• _BRIEF 1_
Please rewrite the stretch of rows from the start through the line that contains "Identify the location of flower", swapping "Choices" for "Options" and keeping everything else the same.

• _EXTRACT_
In his May 1964 report to the staff conference, Sanny mentioned that H.J. Taylor was serving on the board, and that this was working very well. He told the staff, “I’m going to be recommending that we increase the board to nine and that we add four—not all at one time—non-staff and five staff members on our board.”9

A month later, looking to the future, Sanny told his continental directors that “local corporations of The Navigators” should have a majority of staff on their boards.10

Gradually, three trends converged to influence the posture of the US board:

  1. A strong overseas resistance to perceived American “domination”
  2. The growing realization that the US board could not help with overseas problems
  3. The expanding US work, which required increased board involvement

Until 1977, this board considered itself to be responsible for the entire Navigator work around the world; however, its relationship with the early boards emerging in a few countries outside the US remained untested.

In 1963, we solicited the help of the American City Bureau to expand our financial resources. They recommended that the board should be largely a non-staff board because foundations and wealthy people would not give to an organization controlled by a staff board.

Sanny gave considerable thought to the basis for a board. Though he could find no direct counterpart in the Scriptures, wise counsel (Proverbs 24:5-6) and the need to demonstrate to “all men” that we are “honest and above suspicion” (2 Corinthians 8:21) influenced his thinking. He recognized that a board of directors, under US law, is a legal requirement. It represents the owners or stockholders, and is the responsible organ of the enterprise.

We recognized that the chief value of an outside board was to demonstrate our commitment to be  wise and honest stewards of the resources entrusted to us. An outside board could give objective counsel, whereas “insiders” might be too emotionally involved. It was important, also, to assure large donors that we were well managed. However, after weighing the many reasons advanced for having an outside board, we concluded that they were not necessarily valid in our case.

Among the reasons for Sanny’s resistance to an “outside” board were:

  • God uses a man, not a committee
  • Such boards are generally too busy to keep current on our strategy and tactics
  • They do not help to carry out policies that they have helped establish
  • The problems encountered in Young Life, Child Evangelism Fellowship, and other  organizations prompt us to shy away from a predominantly “outside” board

Sanny added that “one of our big problems on the matter of a board is that of human nature.” We should be aware of the following tendencies:

  1. Susceptibility to power
  2. Changeableness—in opportunity, health, attitudes, outlook
  3. Limited knowledge, limited experience
  4. Limited capacity to bear certain responsibilities

His notes end with an additional reflection on electing board members, taken from The Life of Faith by A.W. Tozer, which ran for three paragraphs warning against ambition,11 unqualified democracy, and hesitant leadership.

In the 1960s, our board’s responsibility fell into two categories:

  1. Legal: to act as trustees for holding property; to be the legal representatives of The Navigators where such corporate representation was needed.

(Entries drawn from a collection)
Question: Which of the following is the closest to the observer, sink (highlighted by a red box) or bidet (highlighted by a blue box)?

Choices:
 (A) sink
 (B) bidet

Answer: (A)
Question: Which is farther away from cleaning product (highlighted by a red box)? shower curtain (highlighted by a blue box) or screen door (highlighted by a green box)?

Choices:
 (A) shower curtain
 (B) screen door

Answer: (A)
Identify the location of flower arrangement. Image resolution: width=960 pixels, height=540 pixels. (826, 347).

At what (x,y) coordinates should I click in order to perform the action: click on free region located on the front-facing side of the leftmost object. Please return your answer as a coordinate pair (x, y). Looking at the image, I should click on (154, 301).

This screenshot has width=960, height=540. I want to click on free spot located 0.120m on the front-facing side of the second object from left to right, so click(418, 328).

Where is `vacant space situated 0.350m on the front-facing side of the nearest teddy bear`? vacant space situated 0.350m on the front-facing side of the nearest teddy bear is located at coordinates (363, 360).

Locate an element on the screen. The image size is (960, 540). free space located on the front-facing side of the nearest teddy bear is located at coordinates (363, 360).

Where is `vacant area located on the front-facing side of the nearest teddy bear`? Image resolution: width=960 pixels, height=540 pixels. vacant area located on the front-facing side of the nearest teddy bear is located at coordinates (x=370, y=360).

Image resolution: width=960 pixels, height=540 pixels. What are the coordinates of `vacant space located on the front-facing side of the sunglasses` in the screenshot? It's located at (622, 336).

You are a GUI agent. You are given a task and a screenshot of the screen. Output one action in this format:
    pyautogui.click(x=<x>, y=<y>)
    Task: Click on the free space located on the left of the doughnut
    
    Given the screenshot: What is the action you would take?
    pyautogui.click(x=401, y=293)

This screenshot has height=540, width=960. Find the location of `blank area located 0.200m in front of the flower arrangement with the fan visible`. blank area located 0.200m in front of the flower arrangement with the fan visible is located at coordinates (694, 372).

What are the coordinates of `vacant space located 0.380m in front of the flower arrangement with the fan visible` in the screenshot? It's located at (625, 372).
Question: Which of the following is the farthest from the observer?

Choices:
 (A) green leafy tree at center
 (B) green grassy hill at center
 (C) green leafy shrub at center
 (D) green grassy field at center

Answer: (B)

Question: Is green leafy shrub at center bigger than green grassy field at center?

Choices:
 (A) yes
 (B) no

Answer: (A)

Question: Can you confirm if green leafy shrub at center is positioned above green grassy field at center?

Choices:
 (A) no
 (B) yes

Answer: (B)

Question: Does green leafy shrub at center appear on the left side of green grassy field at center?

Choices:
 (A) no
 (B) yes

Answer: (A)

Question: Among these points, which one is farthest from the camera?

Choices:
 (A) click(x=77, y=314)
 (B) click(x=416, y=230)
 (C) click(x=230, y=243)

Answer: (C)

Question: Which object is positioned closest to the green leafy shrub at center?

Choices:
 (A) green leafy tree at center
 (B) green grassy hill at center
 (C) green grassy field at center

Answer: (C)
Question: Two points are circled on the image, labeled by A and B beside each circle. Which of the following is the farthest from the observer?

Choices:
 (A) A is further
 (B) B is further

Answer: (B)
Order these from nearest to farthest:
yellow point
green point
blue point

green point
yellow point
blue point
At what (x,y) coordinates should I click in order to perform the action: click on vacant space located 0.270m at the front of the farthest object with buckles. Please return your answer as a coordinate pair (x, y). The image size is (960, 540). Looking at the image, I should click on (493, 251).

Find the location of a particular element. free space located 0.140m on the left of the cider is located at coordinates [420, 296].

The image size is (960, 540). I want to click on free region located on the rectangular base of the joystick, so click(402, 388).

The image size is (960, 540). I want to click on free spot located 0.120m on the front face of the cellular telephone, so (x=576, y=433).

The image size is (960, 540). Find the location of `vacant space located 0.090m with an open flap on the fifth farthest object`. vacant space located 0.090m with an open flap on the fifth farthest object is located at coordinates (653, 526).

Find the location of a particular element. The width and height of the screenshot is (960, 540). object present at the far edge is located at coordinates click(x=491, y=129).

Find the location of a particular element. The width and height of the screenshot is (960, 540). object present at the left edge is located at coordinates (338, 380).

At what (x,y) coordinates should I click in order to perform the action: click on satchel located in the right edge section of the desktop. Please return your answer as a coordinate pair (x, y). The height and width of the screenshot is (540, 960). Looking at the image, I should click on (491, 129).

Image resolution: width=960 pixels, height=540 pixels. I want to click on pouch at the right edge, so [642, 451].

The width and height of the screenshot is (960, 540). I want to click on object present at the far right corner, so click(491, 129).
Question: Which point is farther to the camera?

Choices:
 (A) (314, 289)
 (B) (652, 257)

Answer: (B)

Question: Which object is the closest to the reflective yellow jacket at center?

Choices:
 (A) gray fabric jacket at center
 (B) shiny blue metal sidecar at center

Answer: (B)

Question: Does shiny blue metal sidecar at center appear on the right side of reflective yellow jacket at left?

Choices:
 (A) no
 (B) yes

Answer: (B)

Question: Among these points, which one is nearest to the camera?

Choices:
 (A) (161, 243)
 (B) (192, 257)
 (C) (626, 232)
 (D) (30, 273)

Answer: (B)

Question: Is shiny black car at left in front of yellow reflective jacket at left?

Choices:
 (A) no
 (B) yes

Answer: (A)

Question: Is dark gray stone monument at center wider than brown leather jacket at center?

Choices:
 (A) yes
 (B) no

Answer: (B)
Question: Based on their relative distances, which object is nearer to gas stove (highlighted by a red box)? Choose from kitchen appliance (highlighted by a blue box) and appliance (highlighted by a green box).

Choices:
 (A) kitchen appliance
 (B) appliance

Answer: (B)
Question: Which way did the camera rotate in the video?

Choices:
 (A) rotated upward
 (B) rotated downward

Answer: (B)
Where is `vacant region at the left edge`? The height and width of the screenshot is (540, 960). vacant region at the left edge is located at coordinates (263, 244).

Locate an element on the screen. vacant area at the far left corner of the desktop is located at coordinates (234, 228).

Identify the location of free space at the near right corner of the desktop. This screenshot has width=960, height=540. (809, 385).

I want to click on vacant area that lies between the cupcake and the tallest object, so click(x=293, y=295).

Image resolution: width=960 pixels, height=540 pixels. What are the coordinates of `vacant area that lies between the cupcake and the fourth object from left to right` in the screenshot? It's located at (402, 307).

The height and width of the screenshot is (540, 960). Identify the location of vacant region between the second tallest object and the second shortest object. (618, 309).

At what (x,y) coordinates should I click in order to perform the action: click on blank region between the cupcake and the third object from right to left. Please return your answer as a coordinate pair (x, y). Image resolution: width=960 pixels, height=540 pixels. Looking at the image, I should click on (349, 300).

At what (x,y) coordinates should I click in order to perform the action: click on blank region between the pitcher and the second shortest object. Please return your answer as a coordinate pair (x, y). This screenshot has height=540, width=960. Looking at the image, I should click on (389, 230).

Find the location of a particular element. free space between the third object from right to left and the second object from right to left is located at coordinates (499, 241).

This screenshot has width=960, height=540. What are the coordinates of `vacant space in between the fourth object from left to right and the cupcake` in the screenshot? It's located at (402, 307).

• _BRIEF 2_
Carry on the account of The Navigators' board from its last line.

• _RESULT 1_
Question: Which of the following is the closest to the observer, sink (highlighted by a red box) or bidet (highlighted by a blue box)?

Options:
 (A) sink
 (B) bidet

Answer: (A)
Question: Which is farther away from cleaning product (highlighted by a red box)? shower curtain (highlighted by a blue box) or screen door (highlighted by a green box)?

Options:
 (A) shower curtain
 (B) screen door

Answer: (A)
Identify the location of flower arrangement. Image resolution: width=960 pixels, height=540 pixels. (826, 347).

• _RESULT 2_
  2. Administrative: to administer the work of The Navigators through the president and the team he selects to help him; to review, to appraise, and to receive appeals.

In the early 1960s, we considered a proposal that our continental directors be members of the board. This would allow all the staff to be directly represented and provide a richer perspective on the nations. Disadvantages included the difficulty of meeting often enough and the imbalance between the size of the largest and smallest entities. Furthermore, Sanny was reluctant to have all his assistants serve on the board. Then, in 1964, it was agreed that the overseas director, instead of the continental directors, should serve on our board.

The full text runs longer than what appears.